Текст>
☆ ☆ ☆

В августе, получив из Саксонии требование о помощи, русский канцлер представил в совет свое мнение о том, что необходимо ее оказать, Воронцов не согласился с ним, и Елизавета осталась этим видимо недовольна, она немедленно дала вице-канцлеру заграничный отпуск, что очень походило на немилость. Но Кейт вновь успокоил своего друга. Ему посылали приказ за приказом о выступлении, но не давали возможности исполнить их, таким образом, он остается при убеждении, что все это делается только для виду. Когда Розенберг сообщил о своем отъезде, Елизавета встревожилась.
– Что это значит? – спросила она у Бестужева.
– Тут нет ничего удивительного! Ваше величество покинули Австрию в такое время, когда она крайне нуждается в помощи. И другие послы – датский, голландский и английский – тоже уедут, видя, что им незачем у нас жить…
Испуганная и смущенная императрица сейчас же приказала созвать, один за другим, два чрезвычайных совета. Воронцов на них не присутствовал. Члены совета признали Ганноверскую конвенцию вероломной, а по прочтении перехваченной депеши от д’Аржансона к д’Аллиону, которая произвела на них такое впечатление, словно прусский король действовал сообща с Францией, постановили единогласно послать Саксонии помощь. Второй совет собрался четвертого октября. Было уже слишком поздно, чтобы двинуть армию в поход, решили поэтому расквартировать ее в Лифляндии, Эстляндии и Курляндии с тем, чтоб она могла выступить весною. Подписав декларацию об этом, Елизавета, согласно преданию, упала перед образом на колени, призывая Бога в свидетели, что поступает по совести. Затем она в страхе спросила Ласси: «Что он думает о принятой мере?»
– Я не министр, а солдат, и мой долг исполнять только повеления…
– Но все-таки?
– Думаю, следует обуздать прусского короля.
– Да, да! Это – шах Надир прусский.
На этот раз Фридрих увидел, что ему грозит серьезная опасность. Мардефельд напрасно упорствовал в своем скептическом оптимизме: «Не всякая собака кусает, которая лает, – писал он, – что-то говорит мне, что здешние войска не забудутся до такой степени, чтоб заслужить здоровую трепку от войск вашего величества». Но король, разделявший прежде надежды своего посла, за ноябрь совершенно изменил и свой взгляд на дело, и тон. Он еще недавно поздравлял Мардефельда по поводу его ответа на неприличные речи Бестужева и уверял его, что так же обходится в Берлине и с графом Чернышевым, при этом Фридрих заявлял, что больше не нуждается во Франции и намерен опять повернуть ей спину. Но теперь он затянул другую песню. Словно в мрачном предчувствии, великий полководец испугался возможной встречи с русскими войсками, про которые ему продолжали говорить, что они не собираются на него нападать, да и не в силах устоять против его армии. Он перестал этому верить и, чтоб защититься от них, находил теперь необходимой для себя поддержку Франции. Считая недостаточным хлопотать о ней – при посредстве Мардефельда – через д’Аллиона, он обратился к самому Людовику XV, с удивительным апломбом высказывая в письме к нему ту мысль, что он, Фридрих, принес себя в жертву французским интересам и поэтому льстит себя надеждой, что французский король не оставит, при нынешних тяжелых обстоятельствах, единственного союзника, которого имеет в Германии.

☆ ☆ ☆

Записи набора данных
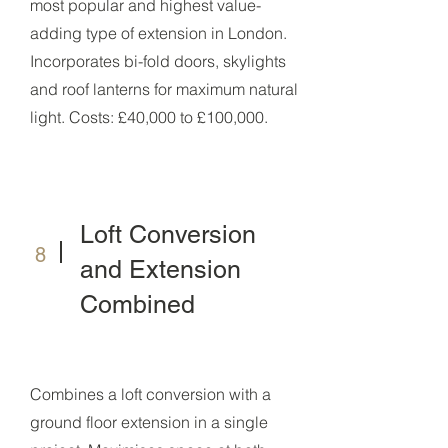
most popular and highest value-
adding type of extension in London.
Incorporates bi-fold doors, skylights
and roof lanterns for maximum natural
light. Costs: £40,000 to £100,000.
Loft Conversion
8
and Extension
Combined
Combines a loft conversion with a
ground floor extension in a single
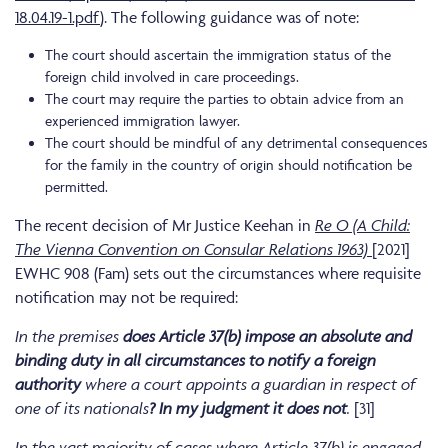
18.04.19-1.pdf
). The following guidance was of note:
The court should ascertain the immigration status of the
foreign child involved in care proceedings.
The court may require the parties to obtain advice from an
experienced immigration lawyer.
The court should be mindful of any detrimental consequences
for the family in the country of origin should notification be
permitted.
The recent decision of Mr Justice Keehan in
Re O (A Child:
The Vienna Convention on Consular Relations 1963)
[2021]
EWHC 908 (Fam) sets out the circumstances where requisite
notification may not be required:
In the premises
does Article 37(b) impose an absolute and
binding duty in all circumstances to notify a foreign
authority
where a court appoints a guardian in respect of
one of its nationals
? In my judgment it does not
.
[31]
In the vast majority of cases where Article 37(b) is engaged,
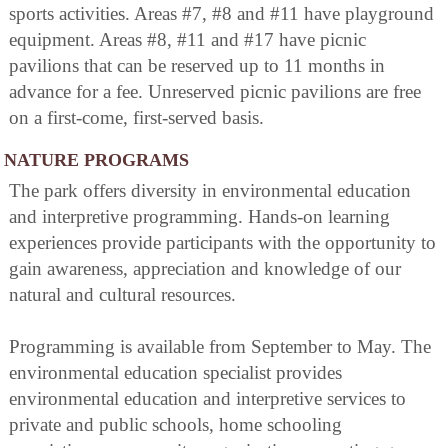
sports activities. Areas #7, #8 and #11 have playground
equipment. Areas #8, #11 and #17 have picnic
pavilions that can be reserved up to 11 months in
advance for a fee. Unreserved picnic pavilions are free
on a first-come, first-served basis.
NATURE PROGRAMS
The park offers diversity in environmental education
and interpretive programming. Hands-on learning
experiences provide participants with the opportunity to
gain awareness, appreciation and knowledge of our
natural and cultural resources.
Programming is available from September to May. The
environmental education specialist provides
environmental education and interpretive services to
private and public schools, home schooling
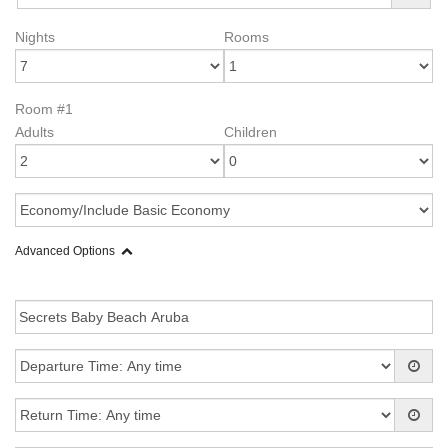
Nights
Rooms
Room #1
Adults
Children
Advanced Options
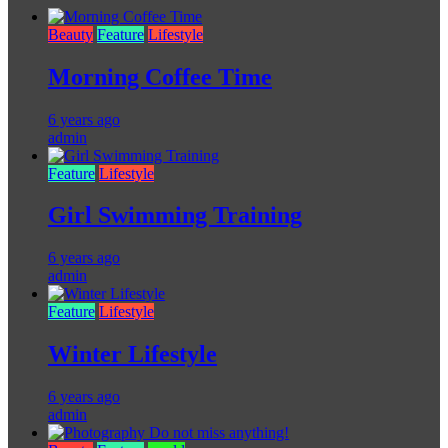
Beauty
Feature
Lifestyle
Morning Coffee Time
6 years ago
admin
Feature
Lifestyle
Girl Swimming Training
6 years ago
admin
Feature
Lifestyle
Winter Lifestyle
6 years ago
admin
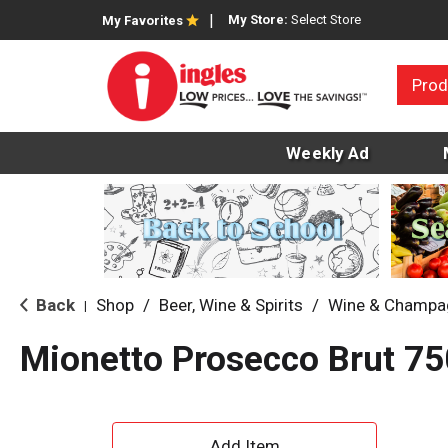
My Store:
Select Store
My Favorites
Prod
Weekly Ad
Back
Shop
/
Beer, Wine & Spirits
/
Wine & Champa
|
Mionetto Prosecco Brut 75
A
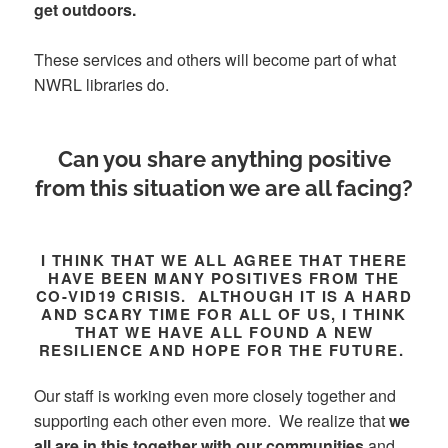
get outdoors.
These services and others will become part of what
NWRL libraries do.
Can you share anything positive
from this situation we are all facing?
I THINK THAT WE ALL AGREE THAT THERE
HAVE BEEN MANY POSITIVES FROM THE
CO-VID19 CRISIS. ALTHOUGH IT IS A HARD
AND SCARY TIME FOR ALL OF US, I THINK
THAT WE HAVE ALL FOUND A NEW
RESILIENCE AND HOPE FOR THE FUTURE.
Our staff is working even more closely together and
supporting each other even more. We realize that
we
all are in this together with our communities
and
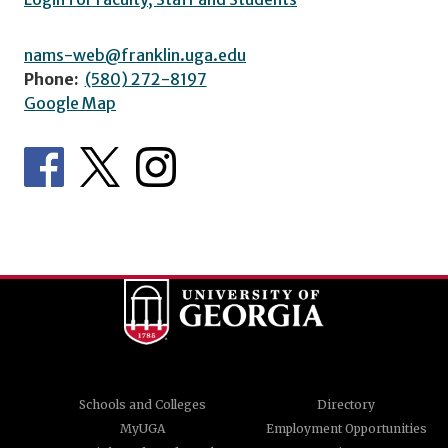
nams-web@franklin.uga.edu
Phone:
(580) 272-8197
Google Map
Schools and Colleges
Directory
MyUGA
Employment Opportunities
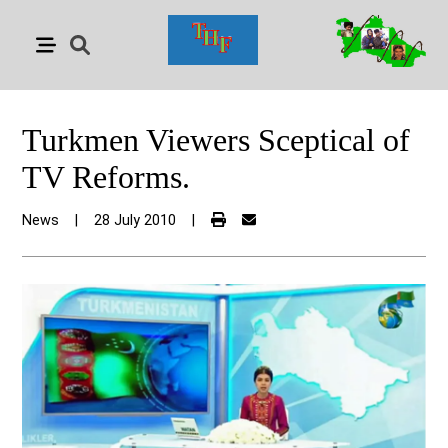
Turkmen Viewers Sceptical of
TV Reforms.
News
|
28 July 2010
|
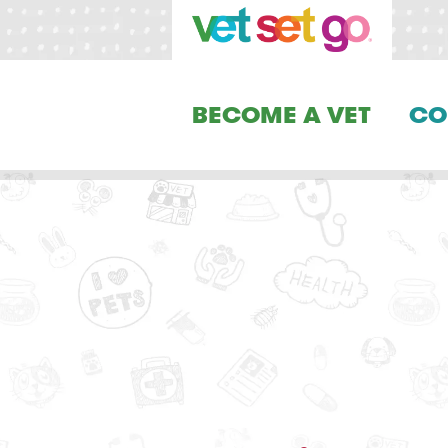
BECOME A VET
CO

☆ ☆ ☆

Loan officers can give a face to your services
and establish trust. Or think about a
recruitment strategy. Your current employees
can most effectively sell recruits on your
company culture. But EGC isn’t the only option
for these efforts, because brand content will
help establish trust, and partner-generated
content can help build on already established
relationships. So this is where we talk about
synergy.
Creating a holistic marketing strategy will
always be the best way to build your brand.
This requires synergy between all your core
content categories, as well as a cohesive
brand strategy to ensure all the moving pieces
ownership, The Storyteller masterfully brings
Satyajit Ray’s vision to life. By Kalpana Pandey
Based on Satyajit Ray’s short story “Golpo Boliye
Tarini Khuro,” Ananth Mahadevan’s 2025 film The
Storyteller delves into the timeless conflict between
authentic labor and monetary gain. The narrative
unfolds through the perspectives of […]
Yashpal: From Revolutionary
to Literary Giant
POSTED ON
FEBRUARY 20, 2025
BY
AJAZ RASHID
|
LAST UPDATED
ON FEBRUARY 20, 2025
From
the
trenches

☆ ☆ ☆

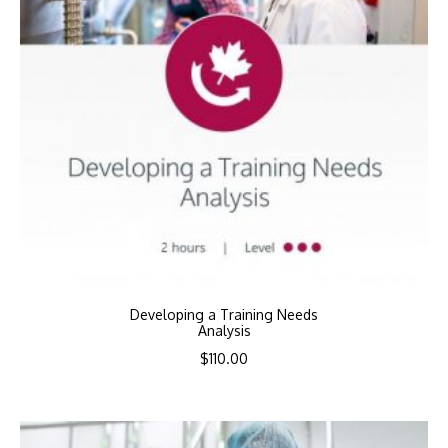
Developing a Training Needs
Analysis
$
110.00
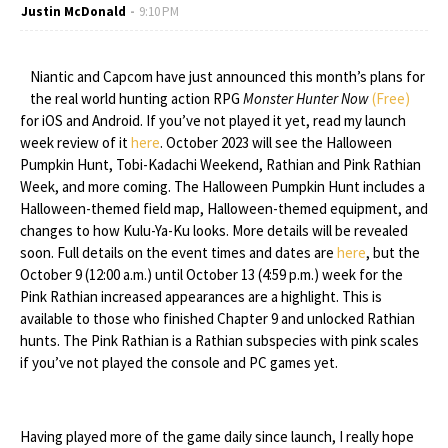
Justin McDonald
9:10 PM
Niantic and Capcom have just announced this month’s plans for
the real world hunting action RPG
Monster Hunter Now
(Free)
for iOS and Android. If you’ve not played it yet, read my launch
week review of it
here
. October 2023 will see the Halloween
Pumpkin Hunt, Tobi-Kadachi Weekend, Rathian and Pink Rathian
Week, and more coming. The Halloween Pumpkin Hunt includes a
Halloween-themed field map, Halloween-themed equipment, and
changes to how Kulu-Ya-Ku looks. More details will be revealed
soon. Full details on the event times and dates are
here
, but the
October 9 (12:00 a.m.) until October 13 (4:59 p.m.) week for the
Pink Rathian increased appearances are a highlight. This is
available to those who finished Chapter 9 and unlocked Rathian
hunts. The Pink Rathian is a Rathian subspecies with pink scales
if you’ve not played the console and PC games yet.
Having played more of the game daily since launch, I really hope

☆ ☆ ☆

Задания>
1. Почему, согласно тексту, армию решили расквартировать в Лифляндии, Эстляндии и Курляндии? Ответьте в одном–трёх предложениях.
2. Продублируйте из текста отрывок от «В августе, получив» до «она у Бестужева.» включительно.
Данные — отдельный материал, не связанный с текстом.

Ответы>
1. Было уже слишком поздно, чтобы двинуть армию в поход. Поэтому её расквартировали в этих краях, чтобы она могла выступить весною.

2.
В августе, получив из Саксонии требование о помощи, русский канцлер представил в совет свое мнение о том, что необходимо ее оказать, Воронцов не согласился с ним, и Елизавета осталась этим видимо недовольна, она немедленно дала вице-канцлеру заграничный отпуск, что очень походило на немилость. Но Кейт вновь успокоил своего друга. Ему посылали приказ за приказом о выступлении, но не давали возможности исполнить их, таким образом, он остается при убеждении, что все это делается только для виду. Когда Розенберг сообщил о своем отъезде, Елизавета встревожилась.
– Что это значит? – спросила она у Бестужева.